В наше время, когда в литературе после М. А. Булгакова, А. П. Платонова умирает дерзкое воображение, связанное с постижением скрытых, неявных сторон реальности, человеческого сознания, когда литературе часто угрожает «тепловая смерть» как последний итог описательности, бескрылости, работа Ремизова становится серьезной опорой в борьбе со стереотипами массовой культуры, с летаргией вдохновения. И одновременно – с искусством абсурда, с апологетикой полной бессмысленности бытия.
Мысль о России, о том, что она будет приютом для его книг, о русском языке, который еще станет великим и могучим, поистине спасала Ремизова среди эмигрантской безбытности. «Активность» его воспоминательной мысли поразительна. Он воссоздает образы Шаляпина, Дягилева, Горького. Ему бесконечно дорог «пляшущий демон» – выдающийся русский танцовщик С. М. Лифарь (1905–1986). Книгу с таким названием он пишет в 1949 году. Но особенно часто он вспоминает – и ближе по чувству природности русского языка фигуры нет! – протопопа Аввакума и его необыкновенное Житие…
Парижская квартира писателя на улице Буало, 7, в престижном ныне 16-м районе столицы, долгие годы была и лабораторией его, археолога, рудознатца языковых пластов XVII века, века Аввакума, и заметным причалом для всех, кто дорожил богатством русского Слова. Ремизов, как ветхозаветный пророк, обличал и узость кругозора, неизбежно постигавшую многих в эмиграции, и скудость, нормативность фантазии.

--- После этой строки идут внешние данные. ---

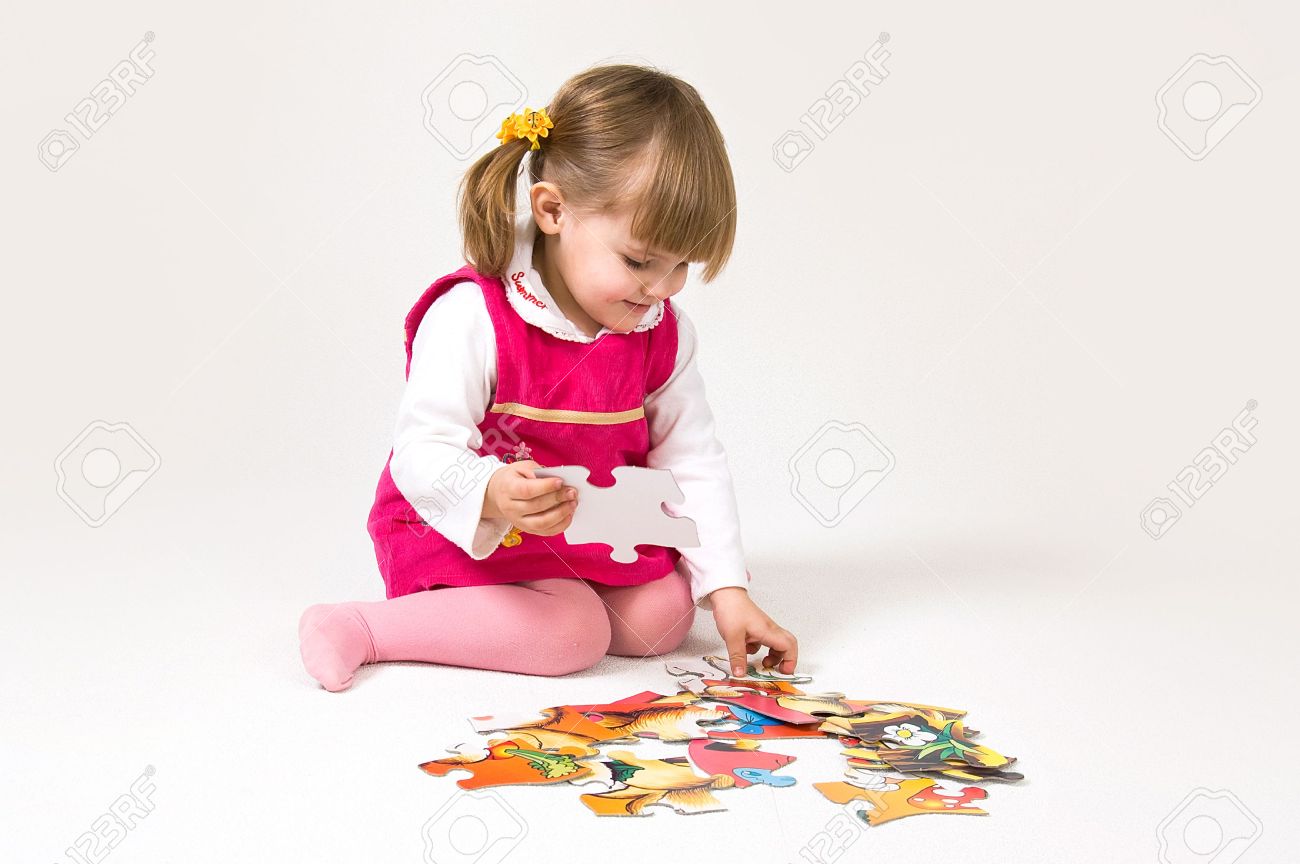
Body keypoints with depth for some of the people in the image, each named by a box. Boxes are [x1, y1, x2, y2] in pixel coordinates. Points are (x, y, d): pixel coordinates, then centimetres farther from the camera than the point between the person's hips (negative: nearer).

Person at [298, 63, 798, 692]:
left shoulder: (664, 331, -5)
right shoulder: (473, 316, -24)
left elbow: (692, 460, -3)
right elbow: (422, 450, -26)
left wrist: (728, 590, -10)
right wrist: (490, 495, -49)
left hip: (597, 537, 7)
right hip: (467, 534, -6)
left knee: (665, 614, -10)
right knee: (575, 633, -25)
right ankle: (363, 628, -15)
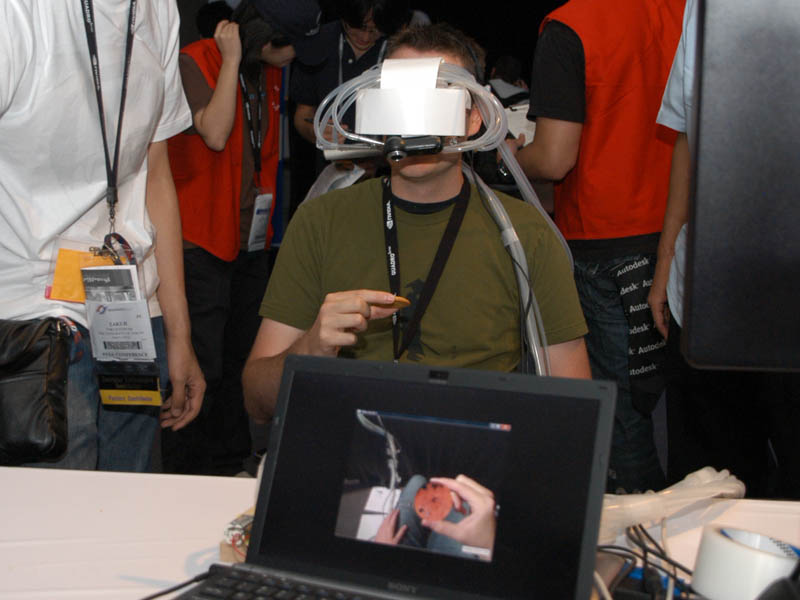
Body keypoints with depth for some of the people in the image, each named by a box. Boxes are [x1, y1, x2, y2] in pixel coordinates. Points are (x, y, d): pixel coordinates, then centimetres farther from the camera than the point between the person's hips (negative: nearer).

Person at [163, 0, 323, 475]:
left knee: (245, 358, 13)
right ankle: (186, 478, 7)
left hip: (251, 240, 8)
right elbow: (215, 134, -25)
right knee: (202, 368, -7)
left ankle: (233, 463, 27)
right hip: (204, 240, -8)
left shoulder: (270, 71, 13)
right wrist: (232, 59, -19)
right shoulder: (197, 62, -11)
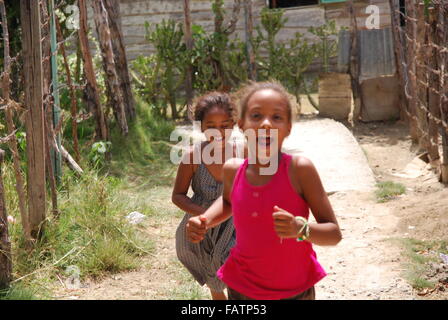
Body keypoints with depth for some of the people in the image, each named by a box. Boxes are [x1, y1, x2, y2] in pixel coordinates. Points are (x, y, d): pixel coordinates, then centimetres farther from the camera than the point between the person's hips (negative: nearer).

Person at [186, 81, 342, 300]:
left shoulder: (299, 169, -19)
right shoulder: (232, 170, -9)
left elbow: (334, 234, -13)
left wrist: (301, 229, -32)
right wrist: (205, 221, -3)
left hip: (295, 291, -2)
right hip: (242, 290, 2)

Все годы жизни в эмиграции писатель как бы строил мост – от отчаяния к надежде, из стихии бездомности к дому, к России. И одно из надежнейших звеньев этого моста – родной язык, хранитель памяти и «пра-памяти», не поддающийся никаким властителям, с «волей небесною дружен». Какая-нибудь случайно подвернувшаяся цитата из «Известий»: «Мастера льда (?) и других аналогичных видов спорта должны функционально вложиться в дело молодежной подготовки» – устрашала и возмущала его как катастрофа, как ставшее нормой одичание. И где творится подобное – на Родине! Это «новоречь» духовных слепцов, недомыслящих людей, отпавших от культуры! Ремизов был решительно не согласен со строками М. И. Цветаевой, продиктованными отчаянием одиночества:
Не обольщусь и языкомРодным, его призывом млечным.Мне безразлично, на какомНе понимаемой быть встречным!Наталья Кодрянская, друг и один из добровольных секретарей Ремизова, запечатлела множество вариаций совсем не узколингвистической, а гуманистической тревоги мастера за родной язык. Эти скрытые муки, неизвестные на Родине, говорят о многом. Он хотел быть понятым родной страной и на родном языке: «Устный ум ходит по улицам, а книжный живет в типографии» (замечание Вяземского). Он хочет сказать: книжная речь бескровна, свинец, а живет разговорная – выражение фразы без риторического настроя».